Limitations & Future Work

  • Audio counting data volume is relatively small (2,069 samples vs. 5,300 for image), limiting the robustness of audio-dimension findings.
  • High evaluation costs for closed-source APIs (GPT-5 level) restrict replication and expansion.
  • Cross-modal joint counting (e.g., using both vision and audio in video) is not yet addressed.
  • Reasoning in the image modality accounts for only 4.6%, resulting in a small sample size for that level's conclusions.
  • The impact of enhancement strategies like few-shot or chain-of-thought on counting performance has not been explored.
  • vs MMBench/MMMU: General benchmarks do not systematically evaluate counting; UNICBench fills the gap for deep evaluation of this specific capability.
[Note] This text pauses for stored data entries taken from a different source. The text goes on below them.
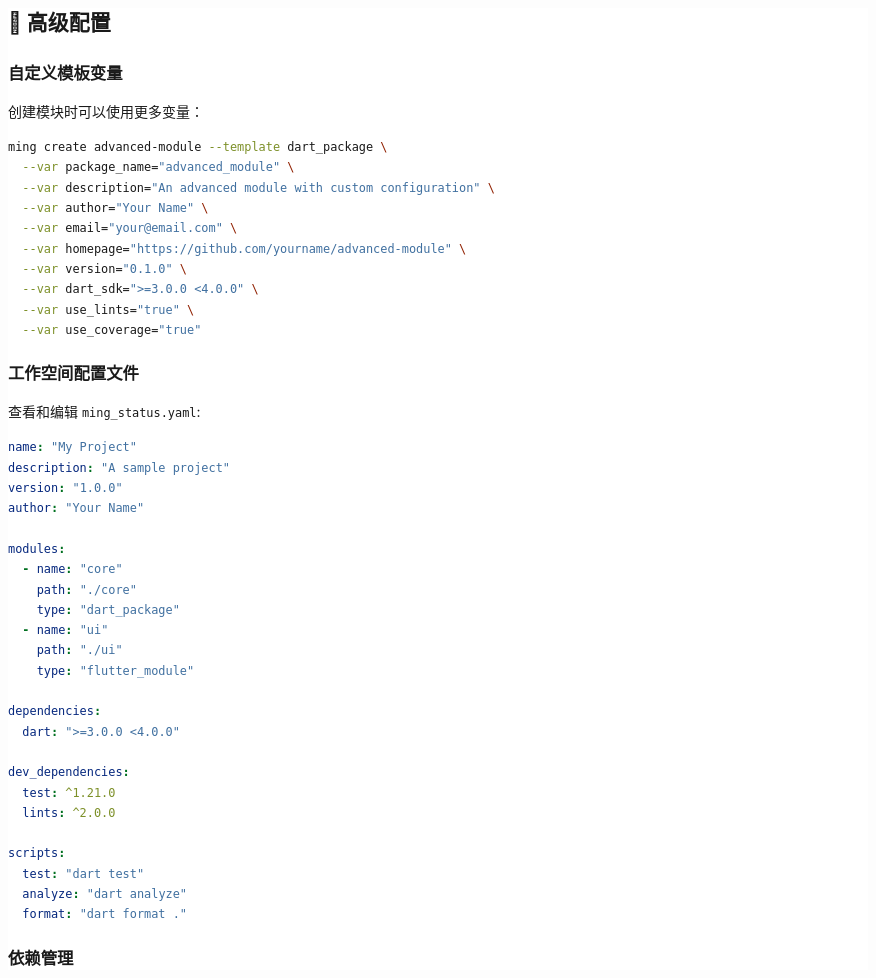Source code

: ## 🔧 高级配置

### 自定义模板变量

创建模块时可以使用更多变量：

```bash
ming create advanced-module --template dart_package \
  --var package_name="advanced_module" \
  --var description="An advanced module with custom configuration" \
  --var author="Your Name" \
  --var email="your@email.com" \
  --var homepage="https://github.com/yourname/advanced-module" \
  --var version="0.1.0" \
  --var dart_sdk=">=3.0.0 <4.0.0" \
  --var use_lints="true" \
  --var use_coverage="true"
```

### 工作空间配置文件

查看和编辑 `ming_status.yaml`:

```yaml
name: "My Project"
description: "A sample project"
version: "1.0.0"
author: "Your Name"

modules:
  - name: "core"
    path: "./core"
    type: "dart_package"
  - name: "ui"
    path: "./ui"
    type: "flutter_module"

dependencies:
  dart: ">=3.0.0 <4.0.0"

dev_dependencies:
  test: ^1.21.0
  lints: ^2.0.0

scripts:
  test: "dart test"
  analyze: "dart analyze"
  format: "dart format ."
```

### 依赖管理
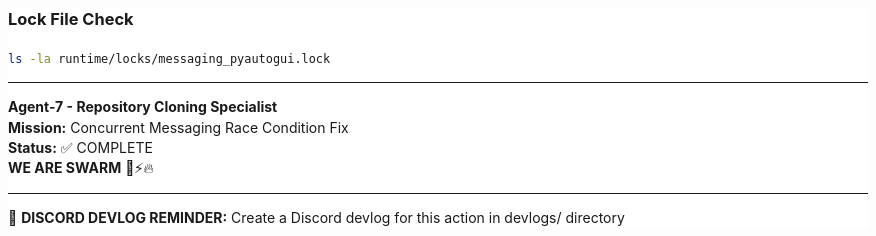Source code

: ### Lock File Check
```bash
ls -la runtime/locks/messaging_pyautogui.lock
```

---

**Agent-7 - Repository Cloning Specialist**  
**Mission:** Concurrent Messaging Race Condition Fix  
**Status:** ✅ COMPLETE  
**WE ARE SWARM** 🐝⚡️🔥

---

📝 **DISCORD DEVLOG REMINDER:** Create a Discord devlog for this action in devlogs/ directory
  • vs FSC-147/ShanghaiTech: Traditional datasets use density maps or point annotations; UNICBench unifies them into QA format for MLLMs.
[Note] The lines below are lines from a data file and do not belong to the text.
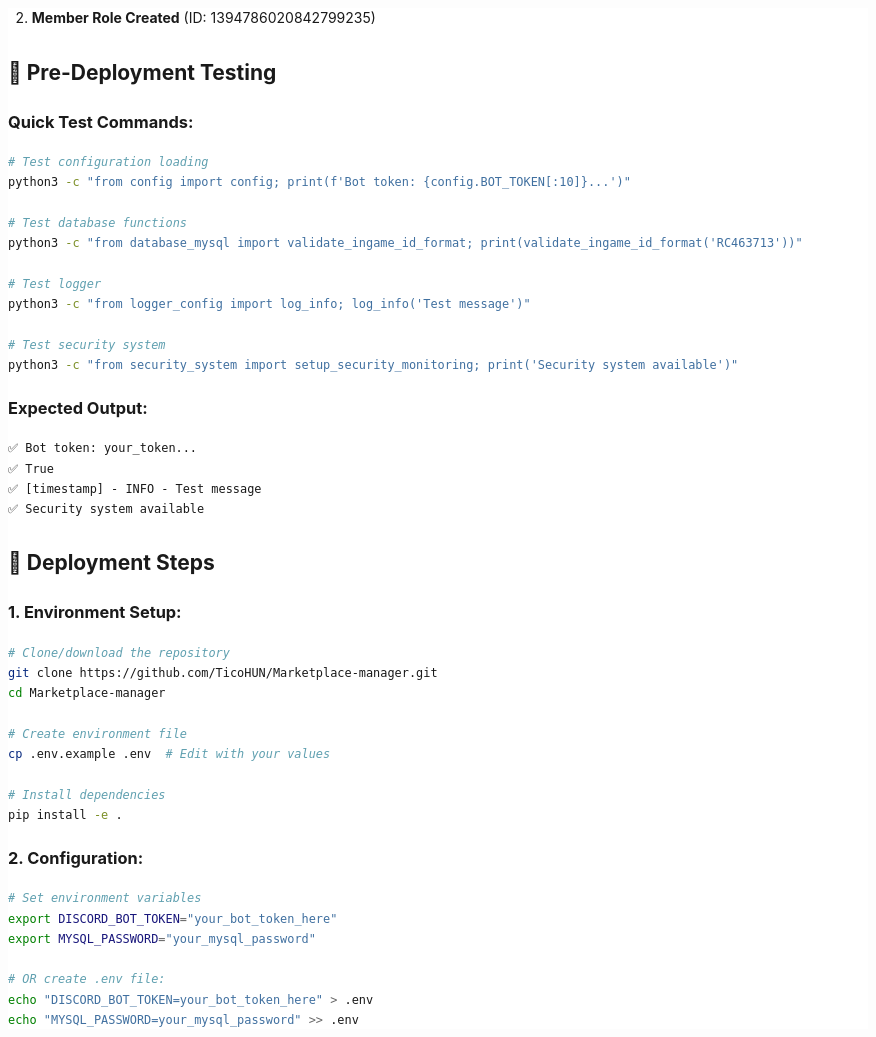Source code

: 2. **Member Role Created** (ID: 1394786020842799235)

## 🧪 **Pre-Deployment Testing**

### **Quick Test Commands:**
```bash
# Test configuration loading
python3 -c "from config import config; print(f'Bot token: {config.BOT_TOKEN[:10]}...')"

# Test database functions
python3 -c "from database_mysql import validate_ingame_id_format; print(validate_ingame_id_format('RC463713'))"

# Test logger
python3 -c "from logger_config import log_info; log_info('Test message')"

# Test security system
python3 -c "from security_system import setup_security_monitoring; print('Security system available')"
```

### **Expected Output:**
```
✅ Bot token: your_token...
✅ True
✅ [timestamp] - INFO - Test message
✅ Security system available
```

## 🚀 **Deployment Steps**

### **1. Environment Setup:**
```bash
# Clone/download the repository
git clone https://github.com/TicoHUN/Marketplace-manager.git
cd Marketplace-manager

# Create environment file
cp .env.example .env  # Edit with your values

# Install dependencies
pip install -e .
```

### **2. Configuration:**
```bash
# Set environment variables
export DISCORD_BOT_TOKEN="your_bot_token_here"
export MYSQL_PASSWORD="your_mysql_password"

# OR create .env file:
echo "DISCORD_BOT_TOKEN=your_bot_token_here" > .env
echo "MYSQL_PASSWORD=your_mysql_password" >> .env
```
  • vs DocVQA/ChartQA: These involve counting but not as a core capability; UNICBench focuses on counting and provides hierarchical diagnosis.
  • The hierarchical evaluation paradigm (Capability × Difficulty × Modality) can be extended to benchmark other specific capabilities like spatial reasoning or temporal understanding.
  • Systematic failures under long-tail distributions suggest that MLLMs may lack true "counting" ability and rely more on pattern matching.

Rating

  • Novelty: ⭐⭐⭐⭐ First unified cross-modal counting benchmark with a rational classification system.
  • Experimental Thoroughness: ⭐⭐⭐⭐⭐ Comprehensive evaluation of 45 models with three-dimensional cross-analysis.
  • Writing Quality: ⭐⭐⭐⭐ Clear classification system and rich visualizations.
  • Value: ⭐⭐⭐⭐ Reveals systematic flaws in MLLM counting capabilities; the benchmark has long-term utility.